The answers we seek begin to stir in the stillness of not-knowing (with our heads). They take root in the fertility of expectant waiting. They grow in the nurturing atmosphere of wonder and delight. How long since we played with an idea? Since we laughed at the very idea of us doing THAT—and did it? How long since we settled into the dull routine of being ourselves, without any consideration of who else, or how different, we might be?

Abraham, you remember, left his father’s house and took off to a far country. Moses did the same. Jesus was a rebel without a place to call home from the start. No one who has known God has played it safe, stayed in the driveway, did the same old things in the same old ways—in the way they’ve always been done and, therefore, ought to be done—until they died. God trashes the same old same old. To know God is to try new things and risk ourselves in the service of the unheard of and unknown. No woman or man of God settled for the blah, blah, blah talk of their ancestors. Every woman or man of God spoke of new things, danced a new dance, launched out in a new direction, and everyone said they were crazy, touched in the head, over the edge.

But that’s where God lives. Over the edge. Outside the camp. Way-Out there. The heart of creation is free falling into the endless emptiness, calling us to follow our noses into taking the next step, over the edge, to jump in and enjoy the ride. That means creating an inner and outer stillness in which we can be engaged by our imagination, which is another term for the voice of God. Oh, surely not, you protest. Surely not! Well, you can’t tell them apart, imagination and the voice of God. It’s all the same to you. So, if you think something is “just your imagination,” go with it as though it is the voice of God. You could do a lot worse, mainly by ignoring what imagination is calling you to do.

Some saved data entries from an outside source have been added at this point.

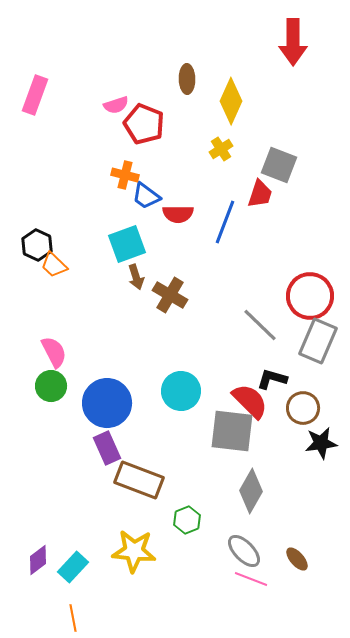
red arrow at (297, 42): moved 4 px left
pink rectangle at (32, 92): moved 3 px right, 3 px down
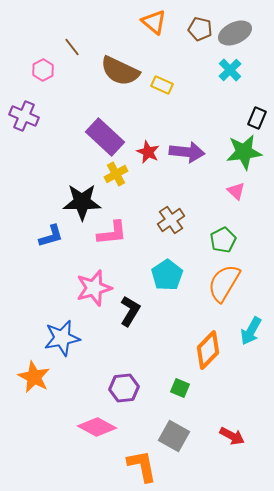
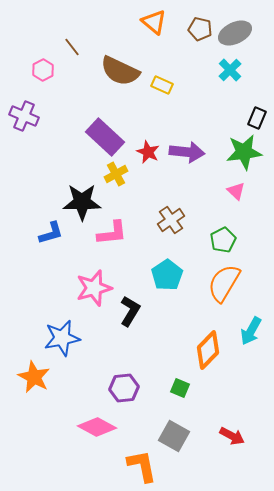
blue L-shape: moved 3 px up
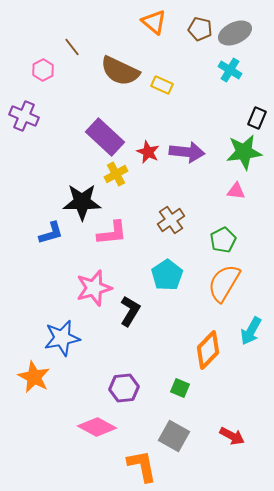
cyan cross: rotated 15 degrees counterclockwise
pink triangle: rotated 36 degrees counterclockwise
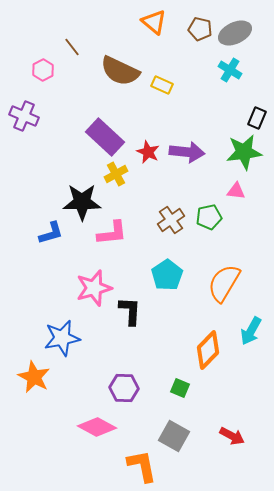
green pentagon: moved 14 px left, 23 px up; rotated 15 degrees clockwise
black L-shape: rotated 28 degrees counterclockwise
purple hexagon: rotated 8 degrees clockwise
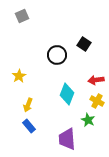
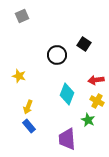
yellow star: rotated 24 degrees counterclockwise
yellow arrow: moved 2 px down
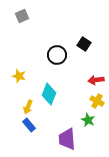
cyan diamond: moved 18 px left
blue rectangle: moved 1 px up
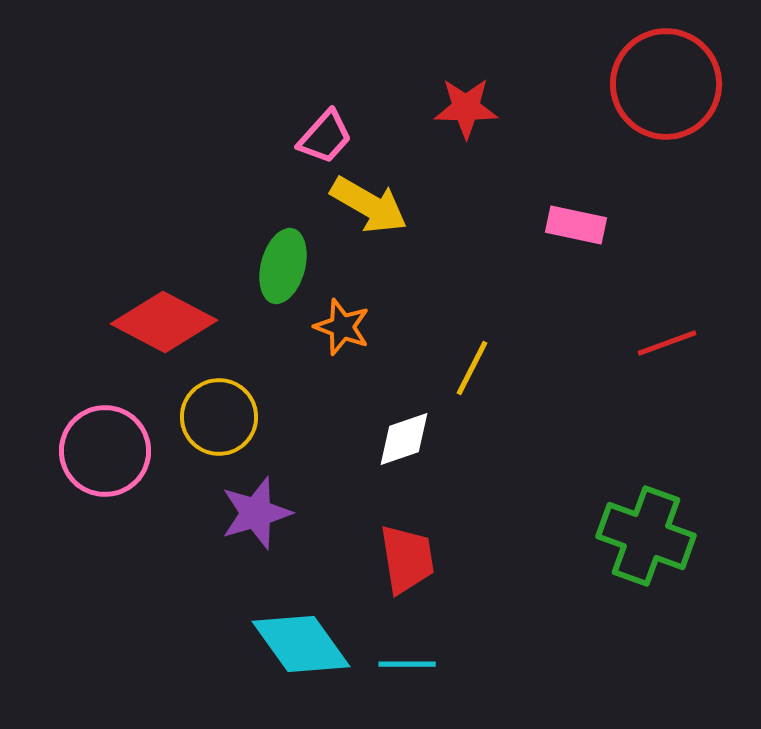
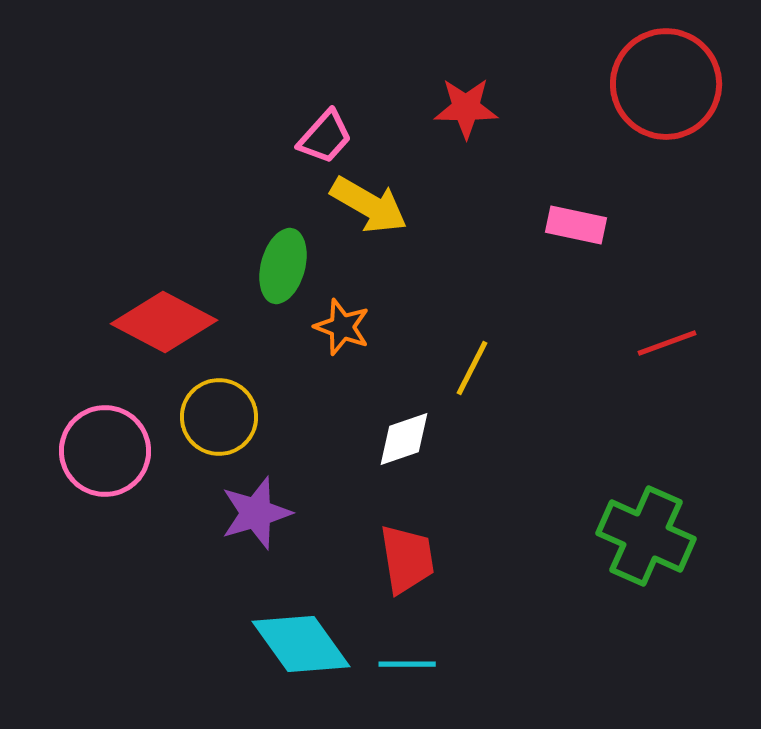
green cross: rotated 4 degrees clockwise
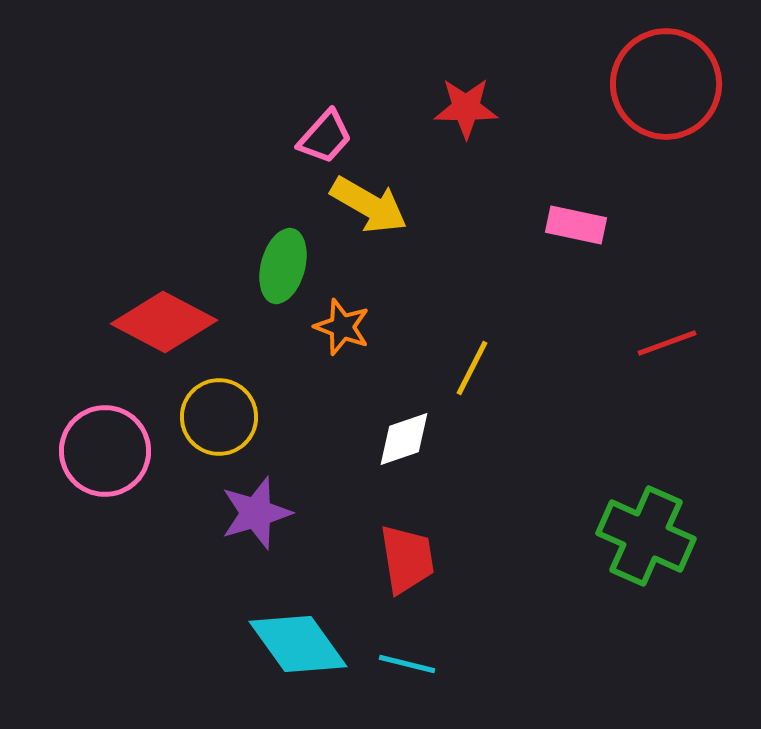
cyan diamond: moved 3 px left
cyan line: rotated 14 degrees clockwise
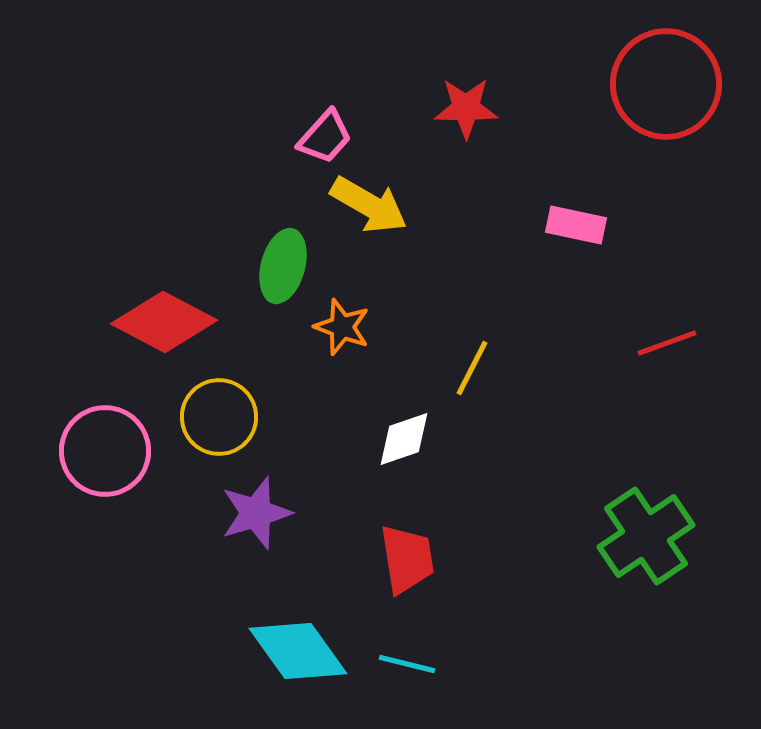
green cross: rotated 32 degrees clockwise
cyan diamond: moved 7 px down
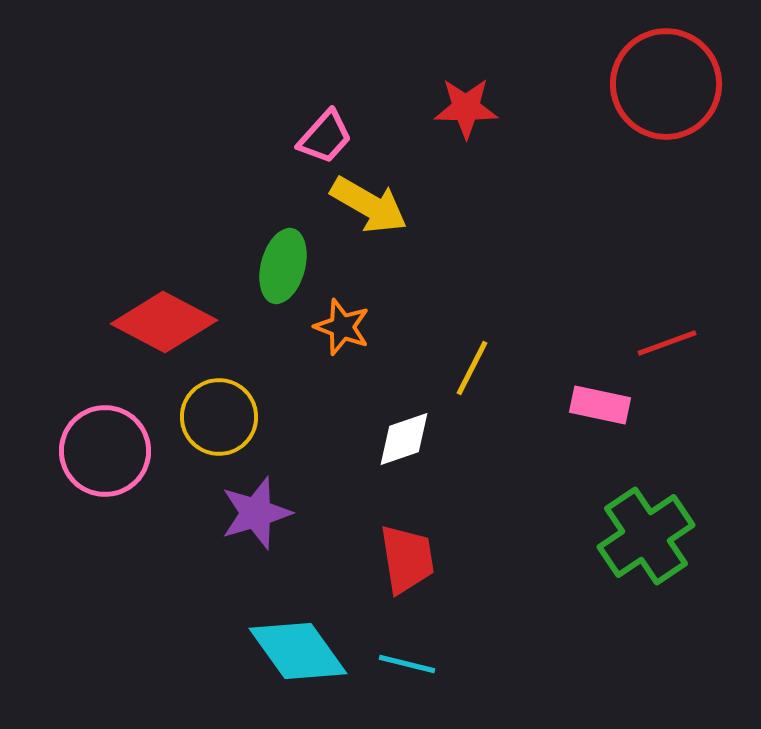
pink rectangle: moved 24 px right, 180 px down
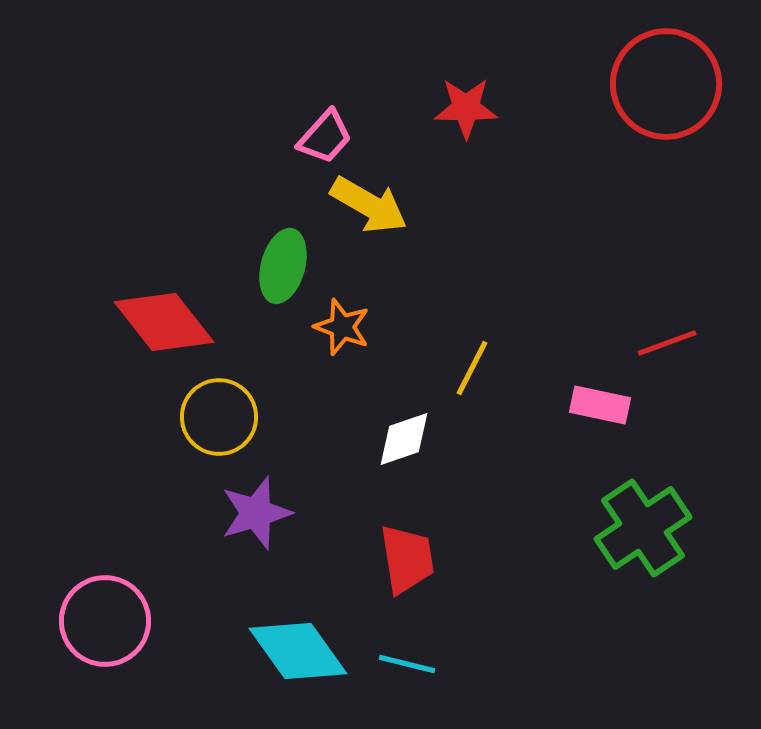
red diamond: rotated 24 degrees clockwise
pink circle: moved 170 px down
green cross: moved 3 px left, 8 px up
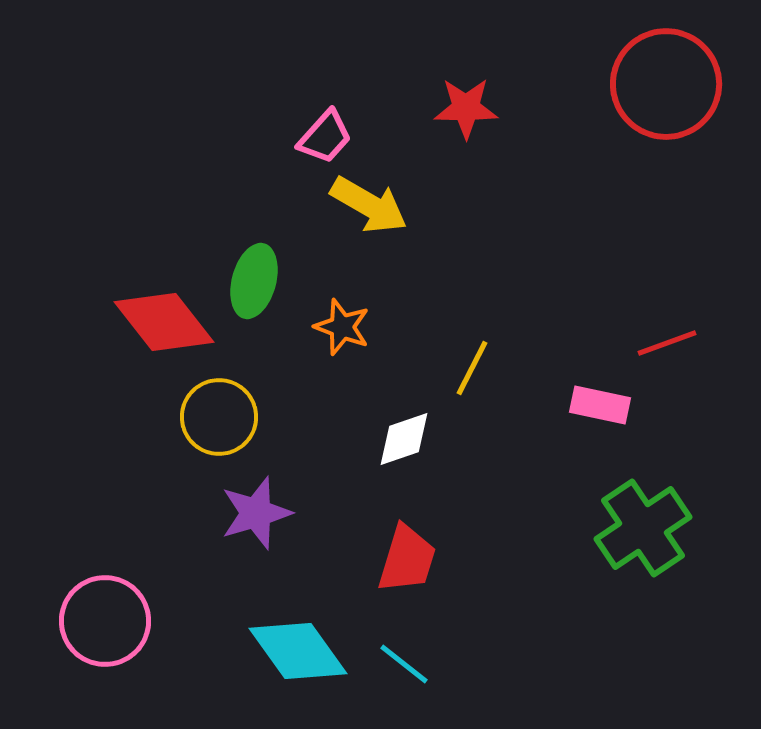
green ellipse: moved 29 px left, 15 px down
red trapezoid: rotated 26 degrees clockwise
cyan line: moved 3 px left; rotated 24 degrees clockwise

Oh, but, terrible things could happen! WILL happen! Life is no lark! This is no waltz on rose petals in the soft moonlight. This is LIFE that we are talking about! Being ALIVE! You think it’s all sweetness and light? Being alive will break your heart! And, if you think that’s bad, try being dead!

Every great adventure is an ordeal. We may not survive—aspects of us, perhaps the things we have grown most attached to about us, say our favorite perceptions and perspectives, most certainly will NOT survive, which makes being alive a lot like dying. It will push us to the limit, and beyond. Being alive asks hard things of us, terrible things, wonderful, joyful, delightful things. And, we would be crazy to say no to any great adventure that comes along, that our imagination cooks up, that the voice of God suggests we go and do, that our noses sniff out and offer as the next step, the one to be taken here and now.